**Given problem a:** List the services that the passage on Dutko Worldwide says the firm offers.

Dutko Grayling
- Formerly: Dutko Worldwide; The Dutko Group; TDG; TDG Companies;
- Type: Private
- Industry: Lobbying firm
- Predecessor: Dutko and Associates
- Founded: 1981; 45 years ago in Washington D.C., United States
- Founder: Dan Dutko
- Headquarters: Washington D.C., United States
- Website: dutkoworldwide.com

= Dutko Worldwide =

Dutko Worldwide (DW), now Dutko Grayling formerly The Dutko Group, TDG or TDG Companies, is a Washington, DC–based bipartisan lobbying firm that offers "comprehensive public policy management." DW's services include "Issues and opportunities assessment, Strategy Development, Crisis Management, Execution of sound public policy management programs." It identifies as its core issue areas "Appropriations, Technology, Telecommunications, Health Care, Energy, Financial Services, International Trade, Environmental Regulation, Corporate and Global Tax Policy, Sustainable Development."

==History==
Dutko Worldwide was founded by Dan Dutko, as the lobbying firm Dutko and Associates, in 1981. DW later expanded to become The Dutko Group Companies. Dan Dutko stressed the importance of relationship-building to lobbying: "Even those who oppose our initiatives today may eventually become allies who will support our initiatives tomorrow. The extended hand of mutual respect, even among adversaries, opens more doors than an iron fist."

In 2008, Dutko Worldwide reported $20.3 million in federal lobbying income, a decrease of 9% from 2007.

In late 2009, Huntsworth, the UK-based global public relations and health care communications group, acquired Dutko Worldwide to become Huntsworth's primary public affairs brand.

In 2019, DC–based Dutko Grayling lobbying firm reported 4 lobbyists and $2,280,000 in lobbying expenditures, down from 64 lobbyists and $22,771,500 in lobbying expenditures in 2007.

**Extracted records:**
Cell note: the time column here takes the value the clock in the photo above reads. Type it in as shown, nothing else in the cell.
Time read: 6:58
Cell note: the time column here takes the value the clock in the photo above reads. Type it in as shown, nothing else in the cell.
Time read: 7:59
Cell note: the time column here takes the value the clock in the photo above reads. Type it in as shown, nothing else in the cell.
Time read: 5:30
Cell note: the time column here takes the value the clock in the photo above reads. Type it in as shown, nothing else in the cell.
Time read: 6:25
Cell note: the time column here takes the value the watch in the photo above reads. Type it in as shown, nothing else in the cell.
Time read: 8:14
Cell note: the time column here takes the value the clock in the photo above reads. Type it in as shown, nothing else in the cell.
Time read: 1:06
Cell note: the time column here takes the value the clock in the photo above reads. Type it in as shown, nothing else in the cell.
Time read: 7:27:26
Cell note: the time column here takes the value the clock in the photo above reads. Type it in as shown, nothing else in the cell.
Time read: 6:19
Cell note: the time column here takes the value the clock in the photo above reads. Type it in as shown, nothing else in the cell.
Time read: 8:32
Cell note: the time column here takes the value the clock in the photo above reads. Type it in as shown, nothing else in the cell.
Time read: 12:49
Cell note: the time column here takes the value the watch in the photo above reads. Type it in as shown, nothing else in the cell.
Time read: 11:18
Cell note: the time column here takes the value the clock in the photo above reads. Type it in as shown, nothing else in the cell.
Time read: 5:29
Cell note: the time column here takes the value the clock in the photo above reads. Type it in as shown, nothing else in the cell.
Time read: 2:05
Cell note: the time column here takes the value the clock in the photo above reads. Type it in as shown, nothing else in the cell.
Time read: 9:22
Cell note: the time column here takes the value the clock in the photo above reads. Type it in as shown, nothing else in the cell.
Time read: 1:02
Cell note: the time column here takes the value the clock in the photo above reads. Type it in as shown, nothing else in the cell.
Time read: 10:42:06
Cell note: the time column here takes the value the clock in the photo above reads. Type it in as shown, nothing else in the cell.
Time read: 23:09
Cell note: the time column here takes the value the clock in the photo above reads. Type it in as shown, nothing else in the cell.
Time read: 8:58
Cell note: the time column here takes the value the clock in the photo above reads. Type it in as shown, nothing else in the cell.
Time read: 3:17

**Given problem b:** Quote the clock-reading entries from their first line through the line containing "Time read: 7:27:26".

**Output a:**
Issues and opportunities assessment
Strategy Development
Crisis Management
Execution of sound public policy management programs

**Output b:**
Cell note: the time column here takes the value the clock in the photo above reads. Type it in as shown, nothing else in the cell.
Time read: 6:58
Cell note: the time column here takes the value the clock in the photo above reads. Type it in as shown, nothing else in the cell.
Time read: 7:59
Cell note: the time column here takes the value the clock in the photo above reads. Type it in as shown, nothing else in the cell.
Time read: 5:30
Cell note: the time column here takes the value the clock in the photo above reads. Type it in as shown, nothing else in the cell.
Time read: 6:25
Cell note: the time column here takes the value the watch in the photo above reads. Type it in as shown, nothing else in the cell.
Time read: 8:14
Cell note: the time column here takes the value the clock in the photo above reads. Type it in as shown, nothing else in the cell.
Time read: 1:06
Cell note: the time column here takes the value the clock in the photo above reads. Type it in as shown, nothing else in the cell.
Time read: 7:27:26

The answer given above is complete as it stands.